= What is being asked =
Each line of the listing must be set down exactly as it stands.

= Given data =
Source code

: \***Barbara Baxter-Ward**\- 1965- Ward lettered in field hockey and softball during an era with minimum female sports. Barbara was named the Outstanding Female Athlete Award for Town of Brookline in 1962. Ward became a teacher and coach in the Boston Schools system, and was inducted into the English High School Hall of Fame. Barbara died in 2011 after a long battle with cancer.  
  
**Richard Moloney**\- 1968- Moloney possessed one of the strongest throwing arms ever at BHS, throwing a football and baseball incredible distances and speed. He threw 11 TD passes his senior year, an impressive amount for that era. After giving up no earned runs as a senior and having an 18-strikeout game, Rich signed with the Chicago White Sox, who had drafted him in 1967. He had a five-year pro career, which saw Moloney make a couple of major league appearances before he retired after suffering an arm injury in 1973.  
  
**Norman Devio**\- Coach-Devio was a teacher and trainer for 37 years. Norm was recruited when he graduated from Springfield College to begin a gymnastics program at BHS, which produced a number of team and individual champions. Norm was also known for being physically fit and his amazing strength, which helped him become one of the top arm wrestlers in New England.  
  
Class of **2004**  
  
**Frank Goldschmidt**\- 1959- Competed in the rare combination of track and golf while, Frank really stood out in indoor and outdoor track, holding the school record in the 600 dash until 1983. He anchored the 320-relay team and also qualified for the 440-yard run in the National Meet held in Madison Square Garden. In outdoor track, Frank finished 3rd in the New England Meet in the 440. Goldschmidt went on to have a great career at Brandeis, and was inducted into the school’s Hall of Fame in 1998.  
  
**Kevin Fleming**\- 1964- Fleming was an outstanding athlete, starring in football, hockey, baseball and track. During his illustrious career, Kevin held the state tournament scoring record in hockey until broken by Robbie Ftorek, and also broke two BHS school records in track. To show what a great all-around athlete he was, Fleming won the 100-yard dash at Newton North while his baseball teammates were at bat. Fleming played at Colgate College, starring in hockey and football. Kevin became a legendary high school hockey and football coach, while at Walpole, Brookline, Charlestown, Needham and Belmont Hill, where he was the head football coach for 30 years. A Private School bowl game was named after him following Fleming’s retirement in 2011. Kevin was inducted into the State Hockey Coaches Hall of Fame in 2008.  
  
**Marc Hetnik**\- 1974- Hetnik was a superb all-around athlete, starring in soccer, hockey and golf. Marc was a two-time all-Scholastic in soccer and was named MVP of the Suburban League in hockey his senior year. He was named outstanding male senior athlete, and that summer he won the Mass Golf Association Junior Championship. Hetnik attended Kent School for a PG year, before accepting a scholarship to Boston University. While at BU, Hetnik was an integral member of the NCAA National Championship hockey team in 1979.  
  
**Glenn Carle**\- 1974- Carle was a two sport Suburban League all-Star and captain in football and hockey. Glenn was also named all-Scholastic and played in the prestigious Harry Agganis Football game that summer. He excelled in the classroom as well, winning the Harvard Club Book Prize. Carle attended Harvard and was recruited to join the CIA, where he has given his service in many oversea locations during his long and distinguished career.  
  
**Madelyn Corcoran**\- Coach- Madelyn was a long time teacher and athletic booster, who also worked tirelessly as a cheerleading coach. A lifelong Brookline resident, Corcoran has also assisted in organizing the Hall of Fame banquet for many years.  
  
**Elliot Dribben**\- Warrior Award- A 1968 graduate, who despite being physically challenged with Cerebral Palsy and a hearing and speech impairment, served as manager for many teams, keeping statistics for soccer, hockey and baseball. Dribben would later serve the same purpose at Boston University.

= The answer =
Source code

: \***Barbara Baxter-Ward**\- 1965- Ward lettered in field hockey and softball during an era with minimum female sports. Barbara was named the Outstanding Female Athlete Award for Town of Brookline in 1962. Ward became a teacher and coach in the Boston Schools system, and was inducted into the English High School Hall of Fame. Barbara died in 2011 after a long battle with cancer.  
  
**Richard Moloney**\- 1968- Moloney possessed one of the strongest throwing arms ever at BHS, throwing a football and baseball incredible distances and speed. He threw 11 TD passes his senior year, an impressive amount for that era. After giving up no earned runs as a senior and having an 18-strikeout game, Rich signed with the Chicago White Sox, who had drafted him in 1967. He had a five-year pro career, which saw Moloney make a couple of major league appearances before he retired after suffering an arm injury in 1973.  
  
**Norman Devio**\- Coach-Devio was a teacher and trainer for 37 years. Norm was recruited when he graduated from Springfield College to begin a gymnastics program at BHS, which produced a number of team and individual champions. Norm was also known for being physically fit and his amazing strength, which helped him become one of the top arm wrestlers in New England.  
  
Class of **2004**  
  
**Frank Goldschmidt**\- 1959- Competed in the rare combination of track and golf while, Frank really stood out in indoor and outdoor track, holding the school record in the 600 dash until 1983. He anchored the 320-relay team and also qualified for the 440-yard run in the National Meet held in Madison Square Garden. In outdoor track, Frank finished 3rd in the New England Meet in the 440. Goldschmidt went on to have a great career at Brandeis, and was inducted into the school’s Hall of Fame in 1998.  
  
**Kevin Fleming**\- 1964- Fleming was an outstanding athlete, starring in football, hockey, baseball and track. During his illustrious career, Kevin held the state tournament scoring record in hockey until broken by Robbie Ftorek, and also broke two BHS school records in track. To show what a great all-around athlete he was, Fleming won the 100-yard dash at Newton North while his baseball teammates were at bat. Fleming played at Colgate College, starring in hockey and football. Kevin became a legendary high school hockey and football coach, while at Walpole, Brookline, Charlestown, Needham and Belmont Hill, where he was the head football coach for 30 years. A Private School bowl game was named after him following Fleming’s retirement in 2011. Kevin was inducted into the State Hockey Coaches Hall of Fame in 2008.  
  
**Marc Hetnik**\- 1974- Hetnik was a superb all-around athlete, starring in soccer, hockey and golf. Marc was a two-time all-Scholastic in soccer and was named MVP of the Suburban League in hockey his senior year. He was named outstanding male senior athlete, and that summer he won the Mass Golf Association Junior Championship. Hetnik attended Kent School for a PG year, before accepting a scholarship to Boston University. While at BU, Hetnik was an integral member of the NCAA National Championship hockey team in 1979.  
  
**Glenn Carle**\- 1974- Carle was a two sport Suburban League all-Star and captain in football and hockey. Glenn was also named all-Scholastic and played in the prestigious Harry Agganis Football game that summer. He excelled in the classroom as well, winning the Harvard Club Book Prize. Carle attended Harvard and was recruited to join the CIA, where he has given his service in many oversea locations during his long and distinguished career.  
  
**Madelyn Corcoran**\- Coach- Madelyn was a long time teacher and athletic booster, who also worked tirelessly as a cheerleading coach. A lifelong Brookline resident, Corcoran has also assisted in organizing the Hall of Fame banquet for many years.  
  
**Elliot Dribben**\- Warrior Award- A 1968 graduate, who despite being physically challenged with Cerebral Palsy and a hearing and speech impairment, served as manager for many teams, keeping statistics for soccer, hockey and baseball. Dribben would later serve the same purpose at Boston University.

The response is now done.